Solvent properties of ionic liquids on complex formation of Ni(II) ion with molecular liquids.

Abstract

Room-temperature ionic liquids (ILs) attract much attention as green solvents because of their negligible volatility and non-flammability. In analytical chemistry, the application of ILs to chemical separation and solvent extraction has been investigated. However, there have been a smaller number of reports on the mechanisms of chemical equilibria in the solvents of ILs at a molecular level. In this review, the series of our investigations on the complex formation of Ni²⁺ ion with molecular liquids (MLs) in imidazolium-based ILs, 1-ethyl-3-methylimidazolium bis(trifluoromethylsulfonyl)amide ([C₂mim][TFSA]) and 1-methyl-3-octylimidazolium bis(trifluoromethylsulfonyl)amide ([C₈mim][TFSA]) was summarized. The MLs involved methanol (MeOH), ethanol (EtOH), acetonitrile (AN), and dimethyl sulfoxide (DMSO).
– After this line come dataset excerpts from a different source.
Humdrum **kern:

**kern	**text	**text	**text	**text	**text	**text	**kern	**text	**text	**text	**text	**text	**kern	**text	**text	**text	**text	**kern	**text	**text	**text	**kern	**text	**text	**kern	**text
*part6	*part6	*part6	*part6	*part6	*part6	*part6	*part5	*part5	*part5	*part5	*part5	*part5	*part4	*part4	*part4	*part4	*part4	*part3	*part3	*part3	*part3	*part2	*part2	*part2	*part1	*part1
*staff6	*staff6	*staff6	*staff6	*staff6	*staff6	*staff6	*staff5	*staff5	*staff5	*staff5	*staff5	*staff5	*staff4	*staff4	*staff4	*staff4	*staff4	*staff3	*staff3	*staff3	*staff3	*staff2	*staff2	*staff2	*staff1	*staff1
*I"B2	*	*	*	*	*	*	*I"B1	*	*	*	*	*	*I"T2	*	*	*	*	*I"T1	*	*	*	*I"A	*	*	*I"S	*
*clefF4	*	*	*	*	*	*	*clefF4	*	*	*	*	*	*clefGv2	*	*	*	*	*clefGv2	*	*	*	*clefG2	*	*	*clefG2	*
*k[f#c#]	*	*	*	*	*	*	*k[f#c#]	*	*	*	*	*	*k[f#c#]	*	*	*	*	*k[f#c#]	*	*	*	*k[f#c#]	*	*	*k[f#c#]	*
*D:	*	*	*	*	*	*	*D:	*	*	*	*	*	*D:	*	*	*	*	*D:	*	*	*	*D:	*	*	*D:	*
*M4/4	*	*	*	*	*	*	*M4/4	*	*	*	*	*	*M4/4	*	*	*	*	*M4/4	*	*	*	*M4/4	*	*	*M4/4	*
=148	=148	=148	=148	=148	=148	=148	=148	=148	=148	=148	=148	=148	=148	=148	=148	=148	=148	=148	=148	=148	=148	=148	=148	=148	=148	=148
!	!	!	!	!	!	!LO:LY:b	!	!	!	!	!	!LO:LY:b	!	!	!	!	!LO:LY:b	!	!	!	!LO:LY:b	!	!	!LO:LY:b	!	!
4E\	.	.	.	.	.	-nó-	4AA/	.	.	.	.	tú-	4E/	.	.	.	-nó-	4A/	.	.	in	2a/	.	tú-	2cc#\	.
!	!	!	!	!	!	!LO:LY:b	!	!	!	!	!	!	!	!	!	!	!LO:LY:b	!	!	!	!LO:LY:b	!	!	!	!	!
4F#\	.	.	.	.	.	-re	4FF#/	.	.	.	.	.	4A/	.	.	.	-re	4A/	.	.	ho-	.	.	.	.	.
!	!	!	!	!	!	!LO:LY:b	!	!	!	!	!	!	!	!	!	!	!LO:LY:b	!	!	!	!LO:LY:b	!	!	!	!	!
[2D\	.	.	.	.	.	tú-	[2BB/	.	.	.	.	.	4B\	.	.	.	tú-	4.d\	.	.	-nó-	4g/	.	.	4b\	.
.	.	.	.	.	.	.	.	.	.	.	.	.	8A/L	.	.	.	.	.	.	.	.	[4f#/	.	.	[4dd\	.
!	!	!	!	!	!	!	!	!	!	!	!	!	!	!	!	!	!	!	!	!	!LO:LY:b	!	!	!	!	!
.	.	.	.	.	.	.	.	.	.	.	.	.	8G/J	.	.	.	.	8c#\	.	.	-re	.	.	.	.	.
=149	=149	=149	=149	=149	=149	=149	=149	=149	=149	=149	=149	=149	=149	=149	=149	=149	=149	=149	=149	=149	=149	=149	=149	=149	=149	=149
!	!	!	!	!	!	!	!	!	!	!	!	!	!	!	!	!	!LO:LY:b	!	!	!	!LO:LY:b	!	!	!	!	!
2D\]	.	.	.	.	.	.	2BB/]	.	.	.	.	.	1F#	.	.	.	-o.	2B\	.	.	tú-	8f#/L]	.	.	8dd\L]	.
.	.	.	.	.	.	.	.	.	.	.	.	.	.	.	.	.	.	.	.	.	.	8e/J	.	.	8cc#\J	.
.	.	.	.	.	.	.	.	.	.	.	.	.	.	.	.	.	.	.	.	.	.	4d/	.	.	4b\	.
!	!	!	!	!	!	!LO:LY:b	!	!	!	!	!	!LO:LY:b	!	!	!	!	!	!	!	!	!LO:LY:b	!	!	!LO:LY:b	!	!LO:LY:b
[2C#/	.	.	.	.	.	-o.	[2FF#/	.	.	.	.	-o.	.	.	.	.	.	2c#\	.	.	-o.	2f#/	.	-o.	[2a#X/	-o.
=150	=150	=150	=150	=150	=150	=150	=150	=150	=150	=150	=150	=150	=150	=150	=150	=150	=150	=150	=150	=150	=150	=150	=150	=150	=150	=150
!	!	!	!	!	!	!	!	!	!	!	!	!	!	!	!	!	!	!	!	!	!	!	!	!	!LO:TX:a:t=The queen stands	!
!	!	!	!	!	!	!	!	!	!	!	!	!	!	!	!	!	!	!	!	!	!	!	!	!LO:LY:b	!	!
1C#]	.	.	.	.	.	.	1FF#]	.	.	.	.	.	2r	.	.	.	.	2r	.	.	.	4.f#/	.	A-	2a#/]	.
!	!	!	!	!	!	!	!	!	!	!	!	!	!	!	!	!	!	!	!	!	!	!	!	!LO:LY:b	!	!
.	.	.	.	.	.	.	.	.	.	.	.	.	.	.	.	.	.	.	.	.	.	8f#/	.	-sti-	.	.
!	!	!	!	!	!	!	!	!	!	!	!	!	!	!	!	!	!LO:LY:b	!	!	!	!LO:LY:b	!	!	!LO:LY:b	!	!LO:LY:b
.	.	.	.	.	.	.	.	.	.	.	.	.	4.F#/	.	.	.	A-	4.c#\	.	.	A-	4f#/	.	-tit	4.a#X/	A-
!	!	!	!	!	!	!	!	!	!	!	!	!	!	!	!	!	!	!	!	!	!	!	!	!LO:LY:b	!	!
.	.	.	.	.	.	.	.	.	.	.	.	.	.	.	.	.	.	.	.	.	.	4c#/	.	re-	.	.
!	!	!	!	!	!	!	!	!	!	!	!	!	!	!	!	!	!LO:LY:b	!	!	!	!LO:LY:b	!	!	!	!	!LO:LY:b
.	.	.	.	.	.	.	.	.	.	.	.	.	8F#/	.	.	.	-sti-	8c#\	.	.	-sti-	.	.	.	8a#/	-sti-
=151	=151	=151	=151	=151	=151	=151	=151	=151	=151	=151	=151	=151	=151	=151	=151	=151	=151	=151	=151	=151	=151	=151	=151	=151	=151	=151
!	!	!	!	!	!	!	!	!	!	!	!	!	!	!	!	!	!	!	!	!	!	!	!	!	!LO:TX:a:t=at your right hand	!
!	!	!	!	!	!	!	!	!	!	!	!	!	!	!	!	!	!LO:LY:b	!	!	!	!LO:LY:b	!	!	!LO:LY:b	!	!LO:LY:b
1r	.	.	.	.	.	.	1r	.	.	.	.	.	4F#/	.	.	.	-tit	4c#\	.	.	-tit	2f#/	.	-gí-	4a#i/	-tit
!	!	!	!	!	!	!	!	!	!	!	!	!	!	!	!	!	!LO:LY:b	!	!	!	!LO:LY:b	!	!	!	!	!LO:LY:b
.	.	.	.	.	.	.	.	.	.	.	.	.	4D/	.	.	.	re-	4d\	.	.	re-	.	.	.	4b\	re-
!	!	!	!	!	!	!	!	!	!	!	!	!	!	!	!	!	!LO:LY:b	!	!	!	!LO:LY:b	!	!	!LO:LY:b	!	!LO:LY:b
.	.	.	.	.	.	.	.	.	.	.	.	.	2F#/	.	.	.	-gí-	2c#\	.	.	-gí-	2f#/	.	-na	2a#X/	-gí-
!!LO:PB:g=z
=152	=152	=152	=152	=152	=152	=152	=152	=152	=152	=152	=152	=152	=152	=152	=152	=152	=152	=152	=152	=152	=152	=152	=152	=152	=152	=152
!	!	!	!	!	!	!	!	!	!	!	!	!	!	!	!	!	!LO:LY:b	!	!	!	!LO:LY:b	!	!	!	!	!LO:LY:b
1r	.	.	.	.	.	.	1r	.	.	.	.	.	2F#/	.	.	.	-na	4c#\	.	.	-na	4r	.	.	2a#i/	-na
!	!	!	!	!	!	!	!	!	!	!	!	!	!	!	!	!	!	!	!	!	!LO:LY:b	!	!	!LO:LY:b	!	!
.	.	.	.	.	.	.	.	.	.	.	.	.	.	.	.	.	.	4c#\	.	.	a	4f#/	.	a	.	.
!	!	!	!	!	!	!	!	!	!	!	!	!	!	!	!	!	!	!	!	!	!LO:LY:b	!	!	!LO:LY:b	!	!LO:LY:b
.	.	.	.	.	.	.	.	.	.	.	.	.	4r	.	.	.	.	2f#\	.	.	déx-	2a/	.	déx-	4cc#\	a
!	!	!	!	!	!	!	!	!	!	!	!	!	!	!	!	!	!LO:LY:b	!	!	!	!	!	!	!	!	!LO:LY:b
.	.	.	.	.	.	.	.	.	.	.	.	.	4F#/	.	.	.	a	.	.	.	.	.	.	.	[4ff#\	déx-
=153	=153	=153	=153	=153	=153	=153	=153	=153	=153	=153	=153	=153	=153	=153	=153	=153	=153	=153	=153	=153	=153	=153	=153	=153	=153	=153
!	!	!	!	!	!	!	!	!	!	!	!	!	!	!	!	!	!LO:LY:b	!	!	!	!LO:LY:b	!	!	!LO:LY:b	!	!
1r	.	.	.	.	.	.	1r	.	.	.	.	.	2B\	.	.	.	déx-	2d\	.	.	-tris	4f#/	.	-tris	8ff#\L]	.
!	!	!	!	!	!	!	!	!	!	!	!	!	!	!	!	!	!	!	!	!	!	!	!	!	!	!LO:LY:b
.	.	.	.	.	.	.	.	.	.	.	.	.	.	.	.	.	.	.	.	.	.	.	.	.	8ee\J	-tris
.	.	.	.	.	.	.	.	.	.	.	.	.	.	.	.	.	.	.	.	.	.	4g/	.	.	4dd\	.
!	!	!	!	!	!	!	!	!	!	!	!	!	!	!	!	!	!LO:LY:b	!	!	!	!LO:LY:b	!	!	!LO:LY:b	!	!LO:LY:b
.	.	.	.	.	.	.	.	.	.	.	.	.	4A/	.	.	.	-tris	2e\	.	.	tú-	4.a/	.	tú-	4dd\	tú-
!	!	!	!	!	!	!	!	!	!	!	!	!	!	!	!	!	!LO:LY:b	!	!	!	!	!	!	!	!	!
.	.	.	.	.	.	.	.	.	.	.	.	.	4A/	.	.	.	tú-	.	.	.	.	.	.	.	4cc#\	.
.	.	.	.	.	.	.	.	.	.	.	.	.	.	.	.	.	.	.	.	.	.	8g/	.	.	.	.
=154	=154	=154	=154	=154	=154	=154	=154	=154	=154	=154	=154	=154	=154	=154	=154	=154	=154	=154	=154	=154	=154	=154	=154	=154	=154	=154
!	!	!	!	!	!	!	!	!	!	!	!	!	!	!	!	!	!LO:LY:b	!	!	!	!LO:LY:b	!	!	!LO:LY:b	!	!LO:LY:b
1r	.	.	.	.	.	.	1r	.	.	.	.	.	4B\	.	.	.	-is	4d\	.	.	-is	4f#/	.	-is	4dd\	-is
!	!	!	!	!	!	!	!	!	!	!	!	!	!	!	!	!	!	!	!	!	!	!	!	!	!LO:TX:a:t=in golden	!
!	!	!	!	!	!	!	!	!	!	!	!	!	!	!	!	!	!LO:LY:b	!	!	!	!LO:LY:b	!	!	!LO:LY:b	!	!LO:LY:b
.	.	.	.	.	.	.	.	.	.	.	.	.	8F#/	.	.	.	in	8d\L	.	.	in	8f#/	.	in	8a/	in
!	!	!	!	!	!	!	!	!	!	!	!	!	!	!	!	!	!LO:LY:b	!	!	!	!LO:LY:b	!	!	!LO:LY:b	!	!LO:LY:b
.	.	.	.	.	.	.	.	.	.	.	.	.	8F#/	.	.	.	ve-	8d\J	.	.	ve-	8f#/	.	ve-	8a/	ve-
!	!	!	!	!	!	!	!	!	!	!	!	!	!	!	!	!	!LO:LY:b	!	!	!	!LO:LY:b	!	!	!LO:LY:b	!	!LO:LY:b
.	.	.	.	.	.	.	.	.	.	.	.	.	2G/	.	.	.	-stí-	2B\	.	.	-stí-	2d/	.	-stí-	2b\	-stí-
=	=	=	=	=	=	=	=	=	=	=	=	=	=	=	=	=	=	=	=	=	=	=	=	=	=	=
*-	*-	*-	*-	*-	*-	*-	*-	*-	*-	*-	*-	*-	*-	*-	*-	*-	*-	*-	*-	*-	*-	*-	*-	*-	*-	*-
In [C₂mim][TFSA], the Ni²⁺-ML complexes are stabler in the sequence of DMSO >> AN > EtOH ≈ MeOH complexes, which almost depends on the electron donicities of MLs. In contrast, in [C₈mim][TFSA], the sequence changes to AN > DMSO > EtOH > MeOH complexes, despite of the lowest electron donicity of AN. Thus, only the electron donicities of MLs do not decide the stability of the complexes. The reasons for the stabilities of the Ni²⁺-ML complexes were interpreted in terms of the microscopic interactions between ML and the ILs' cation observed by the infrared (IR) and ¹H and ¹³C nuclear magnetic resonance (NMR) spectroscopic techniques. Furthermore, to clarify the effects of ML cluster formation on the complex formation mechanisms, the heterogeneous mixing between IL and ML were quantitatively evaluated by small-angle neutron scattering (SANS) at the mesoscopic scale.